RE: FEM Analyst or Developer?

drawoh, re stepper inertia:
If there's even one modest gear reduction involved, inertia is not likely to be a problem, so an ME might do a one-time check that the first pinion/pulley is not too heavy, but you don't need to make a career of it.

... but there's another reason to not write super high performance stepper software; the lot to lot variation in a stepper population can drive you crazy. Some of them are much more magnetically 'tight' than others. Whether that's a good thing or not depends on the driver electronics and on the nature of the load.

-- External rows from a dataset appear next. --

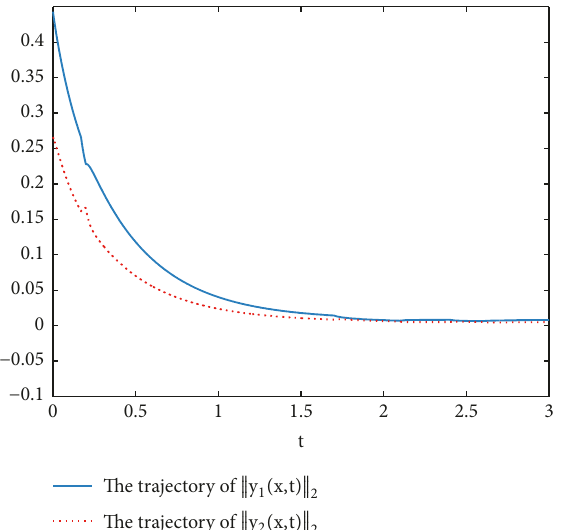
Figure 5: The closed-loop trajectories of ‖𝑦 1 (𝑥,𝑡)‖ 2 and ‖𝑦 2 (𝑥,𝑡)‖ 2 .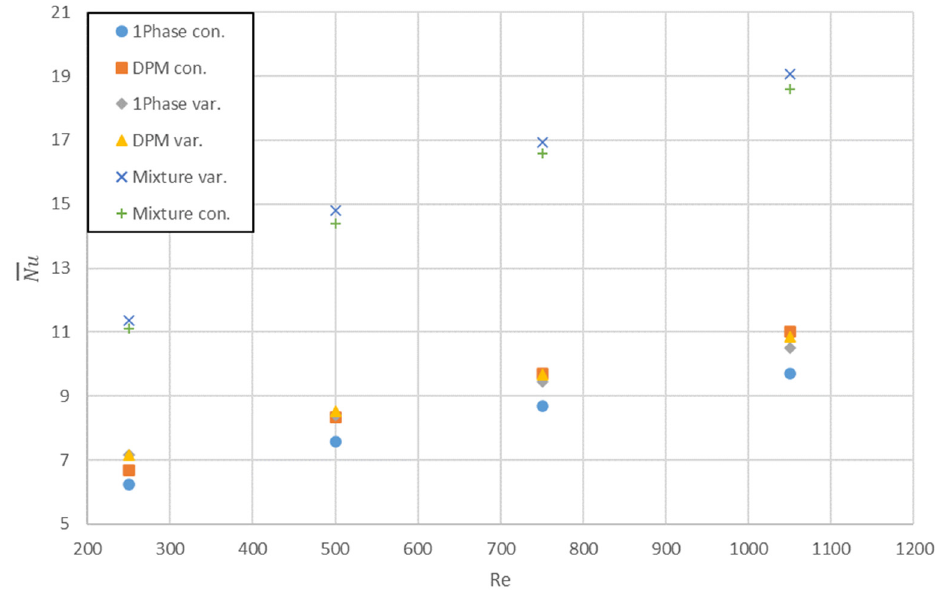
Figure 5. 𝑁𝑢(cid:3364)(cid:3364)(cid:3364)(cid:3364) ‐ Re relationship for water–Al 2 O 3 (4%) nanofluid—data source [51]. Rashidi et al. [52] used single ‐ phase model, VOF model, mixture model, and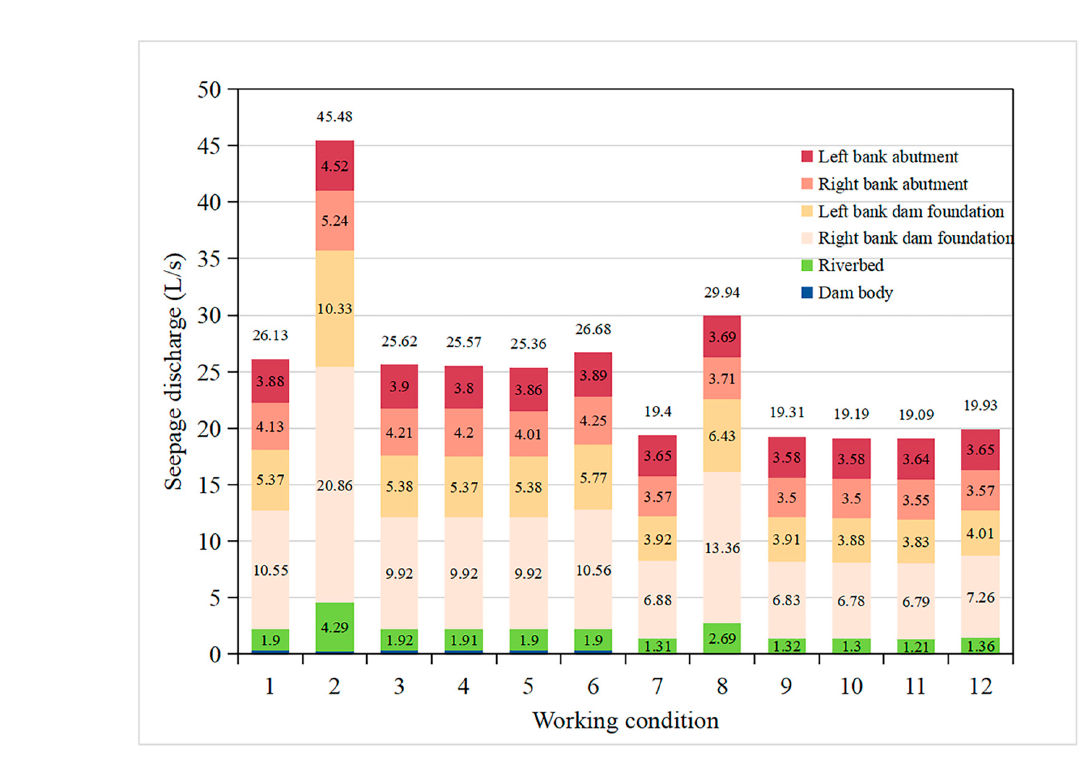
Figure 14. Seepage discharge of each partition of the Hami concrete-face rockfill dam’s axis section. The seepage discharges of the dam body are all less than 0.31 L/s, which is too small to be shown in the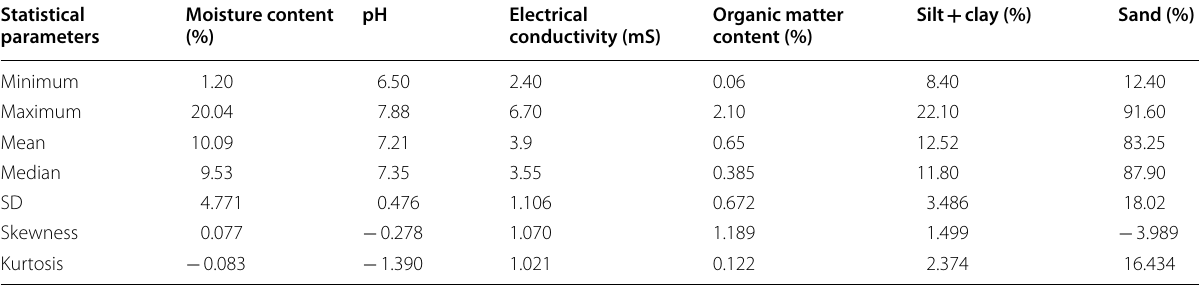
Table 13 Statistical parameters of the physicochemical parameters of the sediment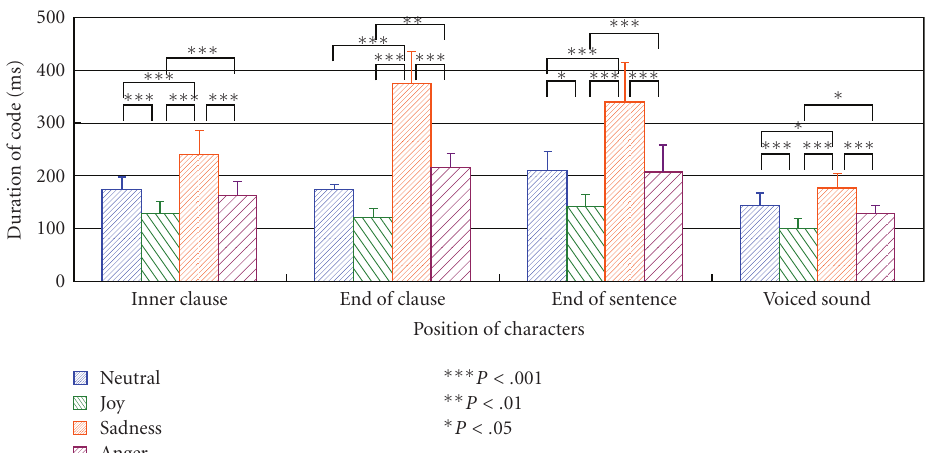
Figure 13: Mean of duration of code as a function of emotions and position of characters for two-handed Finger Braille (error bars represent standard deviations).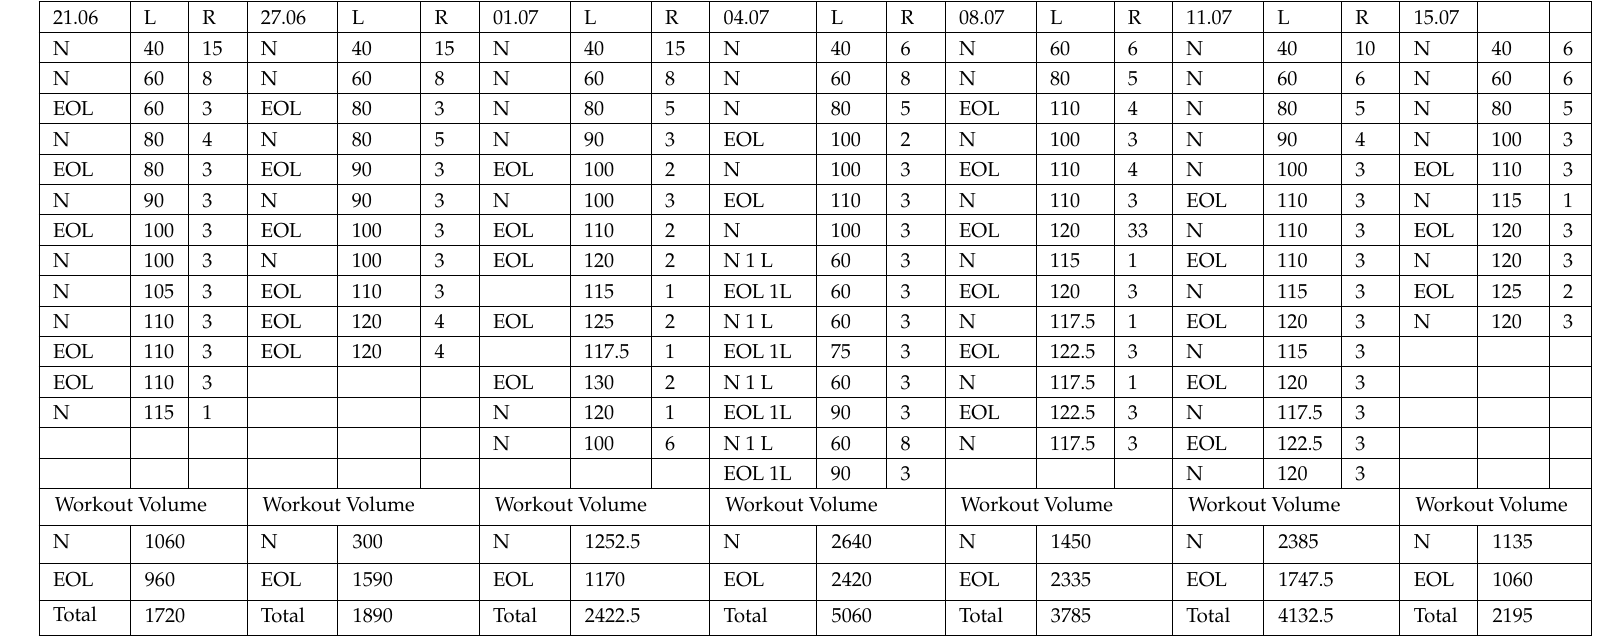
Table 2. Squat training sessions in the supramaximal eccentric training (SME) phase. Dates are day and month. L = load in kilograms, R = repetitions, N = normal squats, EOL = eccentric only loading, 1L = one-legged squats. Training volume was calculated as training load ×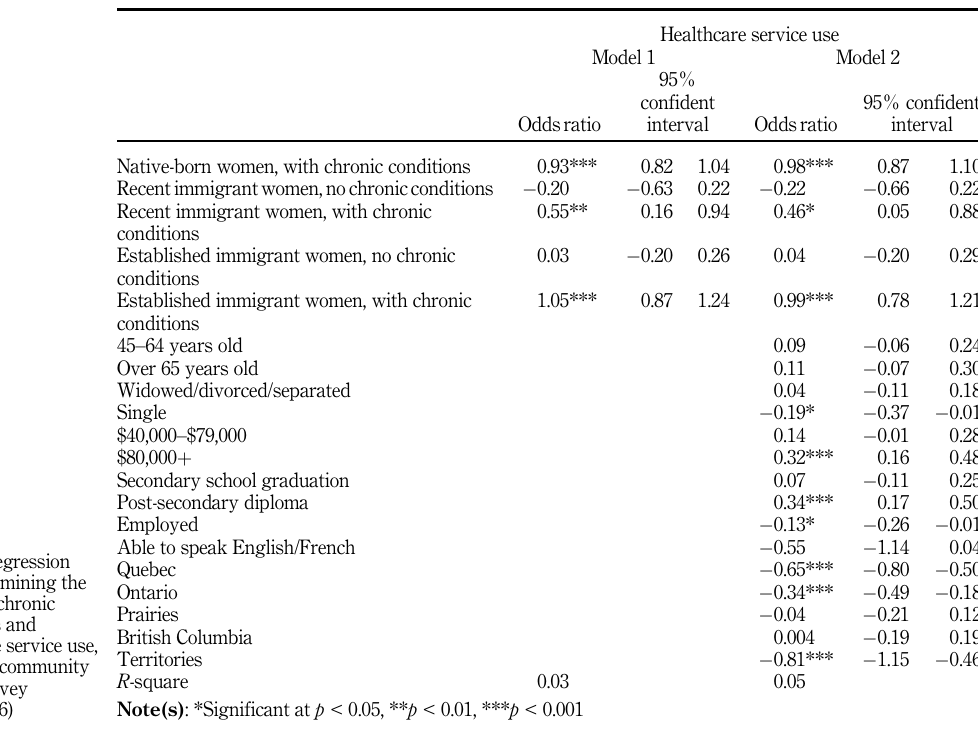
Table 4. Logistic regression model examining the effects of chronic conditions and healthcare service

In something that would be sensible for/to an ME, in one my later deeply embedded projects, I addressed the issue of heat, by running a super simple thermal model of the motor and driver. My controller responded to text commands, and would move a commanded distance on command, then send an acknowledgement to the host system. Unless the motor was in danger of overheating, in which case it would refuse to move, and send a 'not acknowledge' flag to the host.


Mike Halloran
Pembroke Pines, FL, USA

RE: FEM Analyst or Developer?

My frustration with steppers has always been (slowly-increasing) backlash in the gear train. For precision positioning, a few steps here and there can be "okay", but as the drivetrain gets sloppier and sloppier, precision goes out of the window. On my last project, what started as 2-4 steps of backlash with a fresh train would increase to 25-30 steps after a few hours of use. You can train at the beginning of a session, IF you have a limit switch... but I am rarely so lucky, and a limit switch is useless when you need to train in the middle of a use session.

Dan - Owner
http://www.Hi-TecDesigns.com

RE: FEM Analyst or Developer?

My first exposure to steppers was a slow-moving mechanism where the relentless click-click-click would brinnell bearings into jig-bored aluminum plates, eventually elongating the holes so much that the gears would slip teeth. I don't know if our custom couplings absorbed or amplified the shock, or if less primitive electronic drivers would have helped. Since then I have tended to use timing belts with steppers, at least for the first pass.